Terkait soal upah yang dia terima, tidak semua sama. Ketika ia diminta secara profesional, ia diberi upah yang sesuai. Namun, adakalanya ia tidak boleh meminta upah atau kompensasi. Dalam pengakuannya, ia merasa ada ikatan spiritual ketika melukis di tempat-tempat tersebut.
Kronologi
Anil memiliki sifat yang teguh dan ingin untuk belajar. Pada awalnya ia tidak memahami kaligrafi yang berbahasa Urdu itu. Keinginannya untuk terus belajar membuat ia masuk dan diakui di dunia kaligrafi. Bahkan ia diberi kesempatan untuk mempercantik arsitektur sekitar kota Hyderabad dengan ayat-ayat Alquran.

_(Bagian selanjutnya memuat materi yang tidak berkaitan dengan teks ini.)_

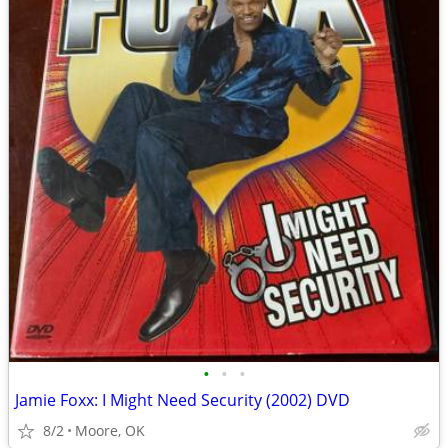
•
•
•
Jamie Foxx: I Might Need Security (2002) DVD
8/2
Moore, OK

Pada tahun 1990-an, ia merespon pendapat para ahli kaligrafi yang mengatakan penting untuk menulis reklame atau papan nama dalam bahasa Urdu. Kenapa bahasa Urdu? Karena mayoritas penduduk kota dan pemilik toko disana adalah Muslim. Karena inilah, Anil tidak mempunyai pilihan lain untuk berkenalan dengan bahasa Urdu.
Seiring waktu, ia mulai jatuh cinta dengan naskah bahasa Urdu. Mengenal kata demi kata, abjad, menulis aksara Urdu, membuatnya semakin rajin dan terampil. Sampailah pada ia diberi amanah yang dianggap berat olehnya.
Amanah pertama itu ialah mempercantik Masjid Noor di Hyderabad. Anil merasa amanah itu sangat berat. Akan tetapi ia memiliki perspektif lain, anggapannya mungkin Masjid Noor ini merupakan wasīlah kreatifitasnya yang akan datang.
Pekerjaan pertama Anil ini awalnya pun mendapat kontra dari sesama umat agama Hindu yang dia peluk. Banyak sekali yang menentang pekerjaan Anil sebagai kaligrafer. Ibarat “gayung bersambut”, Anil didukung oleh fatwa (keputusan) dari Universitas Jamia Nizamia Hyderabad untuk melanjutkan keahliannya di bidang seni. Bahkan karyanya dipajang di galeri utama. Sebuah kaligrafi Surah Yasin berukuran 183 x 122 cm.
Anil Kumar Hari Ini
Sampai hari ini, Anil Kumar menjadi sosok yang dihargai. Meskipun banyak yang masih menentang apa yang dia lakukan. Ia dijuluki “a man on spiritual soul”, yang memiliki jiwa spiritual yang berbeda dengan umat Hindu pada umumnya.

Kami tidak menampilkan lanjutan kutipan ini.